[Stored data]
────────

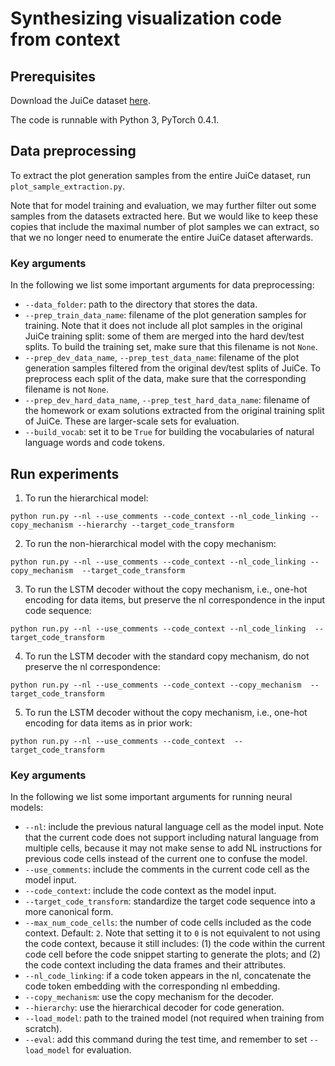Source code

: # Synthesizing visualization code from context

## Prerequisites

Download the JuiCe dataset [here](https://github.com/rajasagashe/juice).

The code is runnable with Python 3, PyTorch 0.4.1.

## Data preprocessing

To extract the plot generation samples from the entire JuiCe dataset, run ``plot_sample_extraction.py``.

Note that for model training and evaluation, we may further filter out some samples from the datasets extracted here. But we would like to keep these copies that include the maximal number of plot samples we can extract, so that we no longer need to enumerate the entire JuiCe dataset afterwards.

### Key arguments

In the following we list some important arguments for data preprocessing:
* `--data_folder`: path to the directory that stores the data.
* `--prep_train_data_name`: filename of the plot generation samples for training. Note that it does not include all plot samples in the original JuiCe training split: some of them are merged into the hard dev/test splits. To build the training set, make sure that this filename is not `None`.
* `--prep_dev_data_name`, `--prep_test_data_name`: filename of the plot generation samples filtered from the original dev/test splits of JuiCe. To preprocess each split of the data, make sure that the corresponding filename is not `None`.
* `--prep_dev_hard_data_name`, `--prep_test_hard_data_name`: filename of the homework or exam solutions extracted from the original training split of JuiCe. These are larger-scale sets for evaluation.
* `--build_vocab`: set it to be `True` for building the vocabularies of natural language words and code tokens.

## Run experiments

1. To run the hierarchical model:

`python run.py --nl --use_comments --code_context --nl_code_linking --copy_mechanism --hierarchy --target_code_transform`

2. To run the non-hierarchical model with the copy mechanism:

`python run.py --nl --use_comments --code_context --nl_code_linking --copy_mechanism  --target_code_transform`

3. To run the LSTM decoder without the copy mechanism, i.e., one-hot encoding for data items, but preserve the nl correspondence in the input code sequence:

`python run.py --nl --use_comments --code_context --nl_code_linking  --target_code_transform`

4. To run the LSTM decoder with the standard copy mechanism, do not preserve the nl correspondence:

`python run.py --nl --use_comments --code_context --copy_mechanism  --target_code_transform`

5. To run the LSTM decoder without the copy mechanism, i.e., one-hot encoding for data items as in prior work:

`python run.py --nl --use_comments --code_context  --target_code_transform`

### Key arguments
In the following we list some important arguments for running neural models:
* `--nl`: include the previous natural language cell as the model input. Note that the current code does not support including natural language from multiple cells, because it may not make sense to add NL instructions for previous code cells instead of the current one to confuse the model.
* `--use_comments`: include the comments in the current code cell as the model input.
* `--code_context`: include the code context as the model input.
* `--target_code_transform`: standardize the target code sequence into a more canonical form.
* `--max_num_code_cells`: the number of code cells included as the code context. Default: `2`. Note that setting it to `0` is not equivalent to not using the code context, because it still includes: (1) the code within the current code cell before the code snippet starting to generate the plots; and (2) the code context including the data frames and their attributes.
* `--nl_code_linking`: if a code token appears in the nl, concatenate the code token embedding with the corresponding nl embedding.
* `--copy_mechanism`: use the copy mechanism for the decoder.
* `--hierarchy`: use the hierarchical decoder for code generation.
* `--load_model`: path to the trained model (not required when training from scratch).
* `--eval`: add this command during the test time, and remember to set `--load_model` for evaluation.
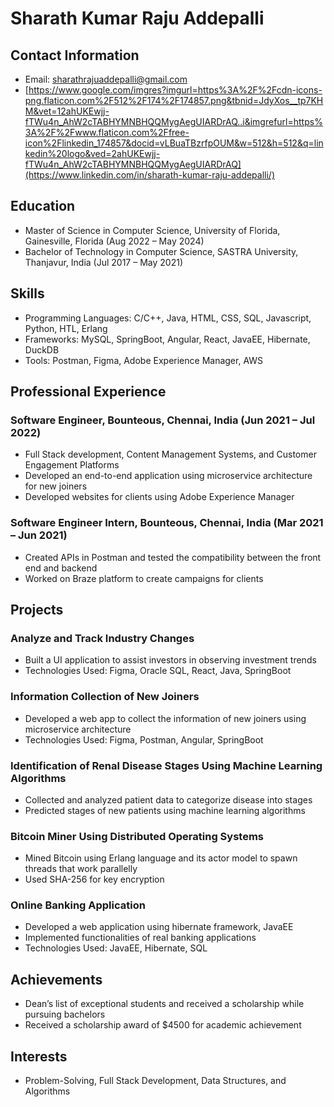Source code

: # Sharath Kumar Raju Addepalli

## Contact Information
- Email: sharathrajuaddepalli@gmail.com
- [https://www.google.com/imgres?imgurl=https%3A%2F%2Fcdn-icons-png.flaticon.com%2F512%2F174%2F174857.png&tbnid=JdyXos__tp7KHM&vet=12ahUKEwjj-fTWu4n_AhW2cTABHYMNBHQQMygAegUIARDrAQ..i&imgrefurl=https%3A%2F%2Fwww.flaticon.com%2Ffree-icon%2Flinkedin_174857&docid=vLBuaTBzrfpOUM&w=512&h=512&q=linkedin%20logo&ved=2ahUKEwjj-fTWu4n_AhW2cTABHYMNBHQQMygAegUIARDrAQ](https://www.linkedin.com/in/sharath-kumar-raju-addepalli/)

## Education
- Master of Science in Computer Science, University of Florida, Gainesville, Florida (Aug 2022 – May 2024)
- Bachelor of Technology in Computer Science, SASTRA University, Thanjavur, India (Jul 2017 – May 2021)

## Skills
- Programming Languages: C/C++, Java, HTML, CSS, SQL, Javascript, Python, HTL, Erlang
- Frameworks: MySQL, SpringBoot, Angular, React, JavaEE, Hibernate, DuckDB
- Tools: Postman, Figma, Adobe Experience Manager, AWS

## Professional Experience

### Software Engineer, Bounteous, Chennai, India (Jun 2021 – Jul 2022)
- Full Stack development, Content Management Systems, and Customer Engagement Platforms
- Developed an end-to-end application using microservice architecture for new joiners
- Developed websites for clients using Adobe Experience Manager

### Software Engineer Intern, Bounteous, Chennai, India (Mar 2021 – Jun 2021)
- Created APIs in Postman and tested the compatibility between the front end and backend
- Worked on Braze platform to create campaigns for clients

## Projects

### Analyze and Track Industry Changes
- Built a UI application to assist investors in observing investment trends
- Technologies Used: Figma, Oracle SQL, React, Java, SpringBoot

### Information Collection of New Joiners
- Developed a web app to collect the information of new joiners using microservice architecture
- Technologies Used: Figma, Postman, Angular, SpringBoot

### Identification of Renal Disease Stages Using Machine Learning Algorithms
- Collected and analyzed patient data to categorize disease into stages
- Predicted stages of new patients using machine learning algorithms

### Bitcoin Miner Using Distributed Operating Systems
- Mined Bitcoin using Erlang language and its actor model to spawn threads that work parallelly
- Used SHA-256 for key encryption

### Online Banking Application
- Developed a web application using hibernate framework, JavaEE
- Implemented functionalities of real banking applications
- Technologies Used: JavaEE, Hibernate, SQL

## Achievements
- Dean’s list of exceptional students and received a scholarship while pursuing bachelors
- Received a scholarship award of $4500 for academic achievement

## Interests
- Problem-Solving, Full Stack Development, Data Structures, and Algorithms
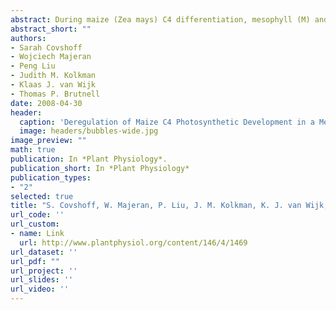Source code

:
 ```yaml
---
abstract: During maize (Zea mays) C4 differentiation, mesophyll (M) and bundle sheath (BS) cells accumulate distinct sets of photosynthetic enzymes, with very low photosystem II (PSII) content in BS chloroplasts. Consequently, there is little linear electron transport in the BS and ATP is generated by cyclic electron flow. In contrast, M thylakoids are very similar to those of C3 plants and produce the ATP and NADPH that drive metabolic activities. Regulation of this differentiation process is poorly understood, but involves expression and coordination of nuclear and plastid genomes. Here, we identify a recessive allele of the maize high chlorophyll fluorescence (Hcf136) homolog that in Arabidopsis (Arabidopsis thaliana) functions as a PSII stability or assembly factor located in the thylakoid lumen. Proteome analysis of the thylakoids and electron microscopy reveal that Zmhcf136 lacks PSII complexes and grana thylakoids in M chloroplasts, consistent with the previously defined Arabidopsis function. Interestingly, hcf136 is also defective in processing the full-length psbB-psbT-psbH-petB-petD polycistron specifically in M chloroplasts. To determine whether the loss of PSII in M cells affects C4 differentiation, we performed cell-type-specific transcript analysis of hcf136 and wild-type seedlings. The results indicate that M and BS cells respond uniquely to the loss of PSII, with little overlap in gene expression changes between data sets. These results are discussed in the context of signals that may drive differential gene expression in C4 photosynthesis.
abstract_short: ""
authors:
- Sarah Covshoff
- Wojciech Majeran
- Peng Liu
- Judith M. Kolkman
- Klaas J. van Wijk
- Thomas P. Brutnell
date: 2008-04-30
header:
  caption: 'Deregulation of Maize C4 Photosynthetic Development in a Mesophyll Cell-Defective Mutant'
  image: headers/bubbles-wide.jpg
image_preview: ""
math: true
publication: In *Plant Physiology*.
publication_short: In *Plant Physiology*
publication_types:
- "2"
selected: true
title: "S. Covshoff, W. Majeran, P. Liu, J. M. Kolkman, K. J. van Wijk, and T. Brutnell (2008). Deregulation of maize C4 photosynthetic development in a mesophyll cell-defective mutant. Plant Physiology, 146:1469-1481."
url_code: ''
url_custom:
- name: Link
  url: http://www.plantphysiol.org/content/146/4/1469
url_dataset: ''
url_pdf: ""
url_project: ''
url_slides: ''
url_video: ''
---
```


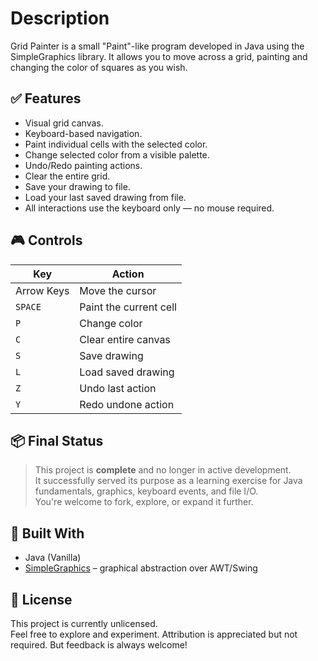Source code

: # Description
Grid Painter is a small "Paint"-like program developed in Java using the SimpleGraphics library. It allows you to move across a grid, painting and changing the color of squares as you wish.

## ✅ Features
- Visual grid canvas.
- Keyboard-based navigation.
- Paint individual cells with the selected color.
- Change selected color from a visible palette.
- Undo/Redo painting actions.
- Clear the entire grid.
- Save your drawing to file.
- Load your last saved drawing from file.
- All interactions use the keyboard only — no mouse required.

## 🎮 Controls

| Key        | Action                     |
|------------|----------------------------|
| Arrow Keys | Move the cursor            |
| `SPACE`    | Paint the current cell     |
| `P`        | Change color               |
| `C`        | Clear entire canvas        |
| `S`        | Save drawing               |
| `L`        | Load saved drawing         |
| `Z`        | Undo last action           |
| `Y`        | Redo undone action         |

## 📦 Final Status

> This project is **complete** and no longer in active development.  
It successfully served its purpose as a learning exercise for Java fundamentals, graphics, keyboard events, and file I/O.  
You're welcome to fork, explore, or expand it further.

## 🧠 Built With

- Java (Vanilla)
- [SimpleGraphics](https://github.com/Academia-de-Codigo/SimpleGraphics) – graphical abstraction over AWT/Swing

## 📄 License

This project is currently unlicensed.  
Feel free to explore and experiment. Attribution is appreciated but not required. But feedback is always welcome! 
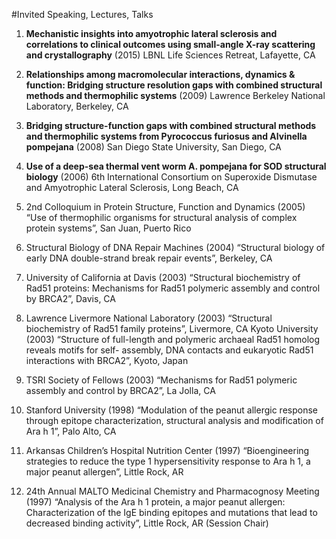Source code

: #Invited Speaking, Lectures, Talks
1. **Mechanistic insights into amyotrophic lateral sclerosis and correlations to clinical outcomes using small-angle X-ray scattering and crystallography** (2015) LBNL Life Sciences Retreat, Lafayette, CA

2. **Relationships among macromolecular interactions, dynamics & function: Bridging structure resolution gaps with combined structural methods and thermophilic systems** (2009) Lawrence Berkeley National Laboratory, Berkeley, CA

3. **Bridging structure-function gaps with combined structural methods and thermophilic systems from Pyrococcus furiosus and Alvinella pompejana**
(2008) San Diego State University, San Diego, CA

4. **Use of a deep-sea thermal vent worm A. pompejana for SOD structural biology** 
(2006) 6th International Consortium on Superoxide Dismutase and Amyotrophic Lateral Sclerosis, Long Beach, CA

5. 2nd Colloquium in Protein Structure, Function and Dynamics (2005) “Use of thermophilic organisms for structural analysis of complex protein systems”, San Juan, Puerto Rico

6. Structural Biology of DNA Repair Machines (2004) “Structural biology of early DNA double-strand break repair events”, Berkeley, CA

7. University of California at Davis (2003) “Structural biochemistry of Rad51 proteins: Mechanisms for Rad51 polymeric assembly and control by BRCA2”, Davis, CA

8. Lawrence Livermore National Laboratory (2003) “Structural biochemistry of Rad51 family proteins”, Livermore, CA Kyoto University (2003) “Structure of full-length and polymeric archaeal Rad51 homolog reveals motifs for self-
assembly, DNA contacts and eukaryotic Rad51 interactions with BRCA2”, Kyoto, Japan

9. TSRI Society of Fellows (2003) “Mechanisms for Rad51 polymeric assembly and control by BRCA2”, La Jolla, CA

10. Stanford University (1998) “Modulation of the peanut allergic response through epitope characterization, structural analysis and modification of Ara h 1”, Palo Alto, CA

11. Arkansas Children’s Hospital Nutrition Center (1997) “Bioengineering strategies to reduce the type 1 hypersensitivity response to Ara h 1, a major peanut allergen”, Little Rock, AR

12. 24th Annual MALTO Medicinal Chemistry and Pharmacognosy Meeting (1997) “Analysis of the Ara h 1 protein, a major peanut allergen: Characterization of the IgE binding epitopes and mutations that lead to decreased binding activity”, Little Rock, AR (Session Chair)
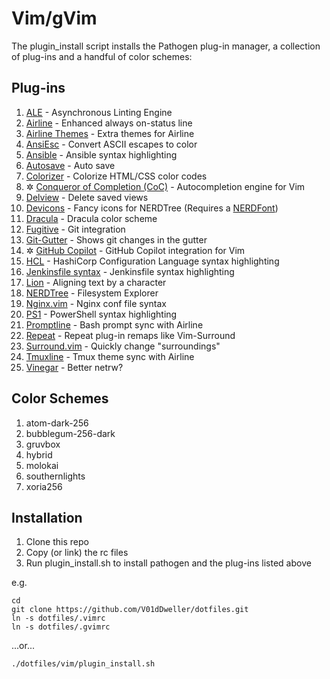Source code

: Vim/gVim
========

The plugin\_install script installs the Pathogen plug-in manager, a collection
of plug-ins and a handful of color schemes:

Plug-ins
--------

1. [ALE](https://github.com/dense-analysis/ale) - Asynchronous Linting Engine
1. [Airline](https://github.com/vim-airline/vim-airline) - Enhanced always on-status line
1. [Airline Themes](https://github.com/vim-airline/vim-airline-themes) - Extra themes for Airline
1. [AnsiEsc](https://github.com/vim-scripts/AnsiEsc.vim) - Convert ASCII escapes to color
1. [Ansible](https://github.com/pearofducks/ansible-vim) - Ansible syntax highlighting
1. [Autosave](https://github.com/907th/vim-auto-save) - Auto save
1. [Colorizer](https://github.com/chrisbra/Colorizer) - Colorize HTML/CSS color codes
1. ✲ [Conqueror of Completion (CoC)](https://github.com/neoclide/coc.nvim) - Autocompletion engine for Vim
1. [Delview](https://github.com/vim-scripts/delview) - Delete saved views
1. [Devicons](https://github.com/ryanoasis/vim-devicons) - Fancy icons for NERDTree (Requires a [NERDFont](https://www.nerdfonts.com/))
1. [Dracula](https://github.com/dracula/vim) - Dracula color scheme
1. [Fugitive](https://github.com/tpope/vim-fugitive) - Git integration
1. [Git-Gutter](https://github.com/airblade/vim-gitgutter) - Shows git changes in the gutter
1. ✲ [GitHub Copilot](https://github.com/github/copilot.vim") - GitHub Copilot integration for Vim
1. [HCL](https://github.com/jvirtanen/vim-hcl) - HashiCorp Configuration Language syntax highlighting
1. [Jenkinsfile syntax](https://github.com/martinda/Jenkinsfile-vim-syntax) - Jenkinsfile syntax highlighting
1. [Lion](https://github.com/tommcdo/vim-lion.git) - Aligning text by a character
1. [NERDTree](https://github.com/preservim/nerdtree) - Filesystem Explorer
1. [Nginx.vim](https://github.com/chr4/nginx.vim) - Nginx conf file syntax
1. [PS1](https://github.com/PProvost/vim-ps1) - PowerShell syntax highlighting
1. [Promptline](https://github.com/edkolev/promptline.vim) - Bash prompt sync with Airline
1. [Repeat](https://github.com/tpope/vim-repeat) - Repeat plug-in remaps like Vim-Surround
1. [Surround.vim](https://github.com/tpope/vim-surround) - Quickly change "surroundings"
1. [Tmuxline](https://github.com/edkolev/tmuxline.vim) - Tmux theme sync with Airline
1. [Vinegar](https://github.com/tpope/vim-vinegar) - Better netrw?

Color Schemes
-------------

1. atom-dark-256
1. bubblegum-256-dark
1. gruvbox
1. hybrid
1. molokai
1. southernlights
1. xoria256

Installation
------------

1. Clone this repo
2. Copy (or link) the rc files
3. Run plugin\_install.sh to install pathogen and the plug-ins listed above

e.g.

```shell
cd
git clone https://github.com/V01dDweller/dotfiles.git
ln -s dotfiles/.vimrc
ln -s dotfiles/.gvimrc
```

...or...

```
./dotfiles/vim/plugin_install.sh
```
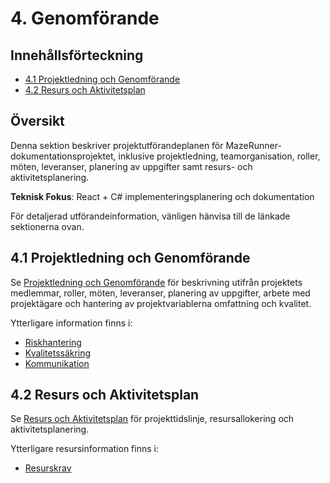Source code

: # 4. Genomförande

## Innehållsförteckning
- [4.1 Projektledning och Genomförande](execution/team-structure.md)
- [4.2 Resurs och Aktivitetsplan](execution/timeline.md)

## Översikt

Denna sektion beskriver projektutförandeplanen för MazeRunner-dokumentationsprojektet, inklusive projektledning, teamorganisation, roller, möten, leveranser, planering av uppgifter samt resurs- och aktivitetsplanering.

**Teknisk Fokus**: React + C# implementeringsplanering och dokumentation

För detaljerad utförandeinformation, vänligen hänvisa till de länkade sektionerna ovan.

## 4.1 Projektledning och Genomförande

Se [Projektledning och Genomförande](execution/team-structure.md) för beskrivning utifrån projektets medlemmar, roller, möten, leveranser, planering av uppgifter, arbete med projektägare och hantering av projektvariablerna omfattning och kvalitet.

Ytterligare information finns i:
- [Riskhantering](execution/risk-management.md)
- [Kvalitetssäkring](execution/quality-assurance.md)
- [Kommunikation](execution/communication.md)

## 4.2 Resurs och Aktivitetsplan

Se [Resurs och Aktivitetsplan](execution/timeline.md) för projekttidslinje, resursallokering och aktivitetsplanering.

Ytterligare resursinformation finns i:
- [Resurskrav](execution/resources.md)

────────

Task to carry out → Across all the records above, find each line with "Bounteous" in it and copy it.

Exercise answer →
### Software Engineer, Bounteous, Chennai, India (Jun 2021 – Jul 2022)
### Software Engineer Intern, Bounteous, Chennai, India (Mar 2021 – Jun 2021)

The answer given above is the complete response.